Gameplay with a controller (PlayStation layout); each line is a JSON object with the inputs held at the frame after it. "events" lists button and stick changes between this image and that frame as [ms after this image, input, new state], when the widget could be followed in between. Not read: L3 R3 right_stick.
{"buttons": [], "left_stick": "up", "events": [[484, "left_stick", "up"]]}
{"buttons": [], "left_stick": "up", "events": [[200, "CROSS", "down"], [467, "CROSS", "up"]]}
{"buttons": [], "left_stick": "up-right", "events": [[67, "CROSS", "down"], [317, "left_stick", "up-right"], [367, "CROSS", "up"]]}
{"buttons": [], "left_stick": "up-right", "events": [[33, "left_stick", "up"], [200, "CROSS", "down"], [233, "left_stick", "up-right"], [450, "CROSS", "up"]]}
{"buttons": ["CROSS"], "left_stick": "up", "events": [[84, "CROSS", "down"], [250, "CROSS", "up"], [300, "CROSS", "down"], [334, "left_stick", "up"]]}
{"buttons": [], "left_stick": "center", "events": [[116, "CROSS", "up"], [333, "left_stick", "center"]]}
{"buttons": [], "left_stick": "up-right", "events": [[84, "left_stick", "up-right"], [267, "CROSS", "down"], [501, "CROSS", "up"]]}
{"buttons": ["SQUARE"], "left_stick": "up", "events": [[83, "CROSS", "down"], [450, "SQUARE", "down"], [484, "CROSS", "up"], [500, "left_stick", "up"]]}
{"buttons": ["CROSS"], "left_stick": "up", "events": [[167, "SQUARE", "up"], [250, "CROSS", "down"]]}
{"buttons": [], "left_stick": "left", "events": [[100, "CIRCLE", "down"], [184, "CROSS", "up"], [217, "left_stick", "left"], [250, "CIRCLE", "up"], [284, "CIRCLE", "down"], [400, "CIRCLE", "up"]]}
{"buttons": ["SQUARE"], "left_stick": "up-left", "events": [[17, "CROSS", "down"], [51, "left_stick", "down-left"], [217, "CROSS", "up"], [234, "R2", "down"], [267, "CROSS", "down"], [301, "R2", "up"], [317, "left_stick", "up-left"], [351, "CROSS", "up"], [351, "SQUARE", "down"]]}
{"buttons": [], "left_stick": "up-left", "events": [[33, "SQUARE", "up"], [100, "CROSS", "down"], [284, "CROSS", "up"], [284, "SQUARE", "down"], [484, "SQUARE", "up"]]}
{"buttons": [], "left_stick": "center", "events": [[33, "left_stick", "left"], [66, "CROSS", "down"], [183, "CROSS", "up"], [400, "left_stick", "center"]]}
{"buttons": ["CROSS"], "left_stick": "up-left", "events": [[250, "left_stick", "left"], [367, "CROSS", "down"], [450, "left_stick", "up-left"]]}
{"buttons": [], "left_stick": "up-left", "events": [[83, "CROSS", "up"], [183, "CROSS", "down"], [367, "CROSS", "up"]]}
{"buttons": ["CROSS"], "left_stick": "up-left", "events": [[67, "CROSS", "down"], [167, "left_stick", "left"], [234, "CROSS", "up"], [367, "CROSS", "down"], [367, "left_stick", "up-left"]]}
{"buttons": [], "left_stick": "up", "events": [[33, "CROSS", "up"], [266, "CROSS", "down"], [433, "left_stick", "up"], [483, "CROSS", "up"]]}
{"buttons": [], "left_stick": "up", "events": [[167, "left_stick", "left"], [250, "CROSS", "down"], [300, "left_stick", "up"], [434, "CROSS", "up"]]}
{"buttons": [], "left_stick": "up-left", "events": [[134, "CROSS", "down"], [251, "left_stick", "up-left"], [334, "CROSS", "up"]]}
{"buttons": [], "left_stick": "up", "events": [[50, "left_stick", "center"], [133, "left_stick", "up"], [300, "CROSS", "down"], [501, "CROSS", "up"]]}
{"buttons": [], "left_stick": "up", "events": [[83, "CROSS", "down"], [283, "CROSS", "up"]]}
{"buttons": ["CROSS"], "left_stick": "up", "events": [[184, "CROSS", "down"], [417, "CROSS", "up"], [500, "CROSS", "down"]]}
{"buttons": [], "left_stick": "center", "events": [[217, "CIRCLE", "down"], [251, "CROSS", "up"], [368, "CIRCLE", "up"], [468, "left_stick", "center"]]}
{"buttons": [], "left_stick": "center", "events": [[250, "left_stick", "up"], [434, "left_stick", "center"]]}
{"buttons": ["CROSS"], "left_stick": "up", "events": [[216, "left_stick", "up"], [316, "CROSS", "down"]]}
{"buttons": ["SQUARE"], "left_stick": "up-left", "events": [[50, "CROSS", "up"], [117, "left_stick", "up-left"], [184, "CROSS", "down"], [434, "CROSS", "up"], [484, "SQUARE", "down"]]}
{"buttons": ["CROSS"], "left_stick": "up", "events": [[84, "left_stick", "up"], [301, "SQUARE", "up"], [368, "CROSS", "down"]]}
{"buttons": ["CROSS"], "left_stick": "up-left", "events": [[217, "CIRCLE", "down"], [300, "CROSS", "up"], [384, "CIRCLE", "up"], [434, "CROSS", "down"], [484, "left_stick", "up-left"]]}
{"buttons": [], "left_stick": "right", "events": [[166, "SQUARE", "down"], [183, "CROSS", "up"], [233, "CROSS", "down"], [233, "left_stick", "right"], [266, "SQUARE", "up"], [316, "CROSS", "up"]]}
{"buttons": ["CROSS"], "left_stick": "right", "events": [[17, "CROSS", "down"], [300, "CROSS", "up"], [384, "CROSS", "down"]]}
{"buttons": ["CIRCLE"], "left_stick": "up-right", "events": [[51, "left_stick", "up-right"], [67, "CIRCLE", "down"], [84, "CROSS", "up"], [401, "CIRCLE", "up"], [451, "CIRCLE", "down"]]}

______

Word for word, give back all the lines above.

Gameplay with a controller (PlayStation layout); each line is a JSON object with the inputs held at the frame after it. "events" lists button and stick changes between this image and that frame as [ms after this image, input, new state], when the widget could be followed in between. Not read: L3 R3 right_stick.
{"buttons": [], "left_stick": "up", "events": [[484, "left_stick", "up"]]}
{"buttons": [], "left_stick": "up", "events": [[200, "CROSS", "down"], [467, "CROSS", "up"]]}
{"buttons": [], "left_stick": "up-right", "events": [[67, "CROSS", "down"], [317, "left_stick", "up-right"], [367, "CROSS", "up"]]}
{"buttons": [], "left_stick": "up-right", "events": [[33, "left_stick", "up"], [200, "CROSS", "down"], [233, "left_stick", "up-right"], [450, "CROSS", "up"]]}
{"buttons": ["CROSS"], "left_stick": "up", "events": [[84, "CROSS", "down"], [250, "CROSS", "up"], [300, "CROSS", "down"], [334, "left_stick", "up"]]}
{"buttons": [], "left_stick": "center", "events": [[116, "CROSS", "up"], [333, "left_stick", "center"]]}
{"buttons": [], "left_stick": "up-right", "events": [[84, "left_stick", "up-right"], [267, "CROSS", "down"], [501, "CROSS", "up"]]}
{"buttons": ["SQUARE"], "left_stick": "up", "events": [[83, "CROSS", "down"], [450, "SQUARE", "down"], [484, "CROSS", "up"], [500, "left_stick", "up"]]}
{"buttons": ["CROSS"], "left_stick": "up", "events": [[167, "SQUARE", "up"], [250, "CROSS", "down"]]}
{"buttons": [], "left_stick": "left", "events": [[100, "CIRCLE", "down"], [184, "CROSS", "up"], [217, "left_stick", "left"], [250, "CIRCLE", "up"], [284, "CIRCLE", "down"], [400, "CIRCLE", "up"]]}
{"buttons": ["SQUARE"], "left_stick": "up-left", "events": [[17, "CROSS", "down"], [51, "left_stick", "down-left"], [217, "CROSS", "up"], [234, "R2", "down"], [267, "CROSS", "down"], [301, "R2", "up"], [317, "left_stick", "up-left"], [351, "CROSS", "up"], [351, "SQUARE", "down"]]}
{"buttons": [], "left_stick": "up-left", "events": [[33, "SQUARE", "up"], [100, "CROSS", "down"], [284, "CROSS", "up"], [284, "SQUARE", "down"], [484, "SQUARE", "up"]]}
{"buttons": [], "left_stick": "center", "events": [[33, "left_stick", "left"], [66, "CROSS", "down"], [183, "CROSS", "up"], [400, "left_stick", "center"]]}
{"buttons": ["CROSS"], "left_stick": "up-left", "events": [[250, "left_stick", "left"], [367, "CROSS", "down"], [450, "left_stick", "up-left"]]}
{"buttons": [], "left_stick": "up-left", "events": [[83, "CROSS", "up"], [183, "CROSS", "down"], [367, "CROSS", "up"]]}
{"buttons": ["CROSS"], "left_stick": "up-left", "events": [[67, "CROSS", "down"], [167, "left_stick", "left"], [234, "CROSS", "up"], [367, "CROSS", "down"], [367, "left_stick", "up-left"]]}
{"buttons": [], "left_stick": "up", "events": [[33, "CROSS", "up"], [266, "CROSS", "down"], [433, "left_stick", "up"], [483, "CROSS", "up"]]}
{"buttons": [], "left_stick": "up", "events": [[167, "left_stick", "left"], [250, "CROSS", "down"], [300, "left_stick", "up"], [434, "CROSS", "up"]]}
{"buttons": [], "left_stick": "up-left", "events": [[134, "CROSS", "down"], [251, "left_stick", "up-left"], [334, "CROSS", "up"]]}
{"buttons": [], "left_stick": "up", "events": [[50, "left_stick", "center"], [133, "left_stick", "up"], [300, "CROSS", "down"], [501, "CROSS", "up"]]}
{"buttons": [], "left_stick": "up", "events": [[83, "CROSS", "down"], [283, "CROSS", "up"]]}
{"buttons": ["CROSS"], "left_stick": "up", "events": [[184, "CROSS", "down"], [417, "CROSS", "up"], [500, "CROSS", "down"]]}
{"buttons": [], "left_stick": "center", "events": [[217, "CIRCLE", "down"], [251, "CROSS", "up"], [368, "CIRCLE", "up"], [468, "left_stick", "center"]]}
{"buttons": [], "left_stick": "center", "events": [[250, "left_stick", "up"], [434, "left_stick", "center"]]}
{"buttons": ["CROSS"], "left_stick": "up", "events": [[216, "left_stick", "up"], [316, "CROSS", "down"]]}
{"buttons": ["SQUARE"], "left_stick": "up-left", "events": [[50, "CROSS", "up"], [117, "left_stick", "up-left"], [184, "CROSS", "down"], [434, "CROSS", "up"], [484, "SQUARE", "down"]]}
{"buttons": ["CROSS"], "left_stick": "up", "events": [[84, "left_stick", "up"], [301, "SQUARE", "up"], [368, "CROSS", "down"]]}
{"buttons": ["CROSS"], "left_stick": "up-left", "events": [[217, "CIRCLE", "down"], [300, "CROSS", "up"], [384, "CIRCLE", "up"], [434, "CROSS", "down"], [484, "left_stick", "up-left"]]}
{"buttons": [], "left_stick": "right", "events": [[166, "SQUARE", "down"], [183, "CROSS", "up"], [233, "CROSS", "down"], [233, "left_stick", "right"], [266, "SQUARE", "up"], [316, "CROSS", "up"]]}
{"buttons": ["CROSS"], "left_stick": "right", "events": [[17, "CROSS", "down"], [300, "CROSS", "up"], [384, "CROSS", "down"]]}
{"buttons": ["CIRCLE"], "left_stick": "up-right", "events": [[51, "left_stick", "up-right"], [67, "CIRCLE", "down"], [84, "CROSS", "up"], [401, "CIRCLE", "up"], [451, "CIRCLE", "down"]]}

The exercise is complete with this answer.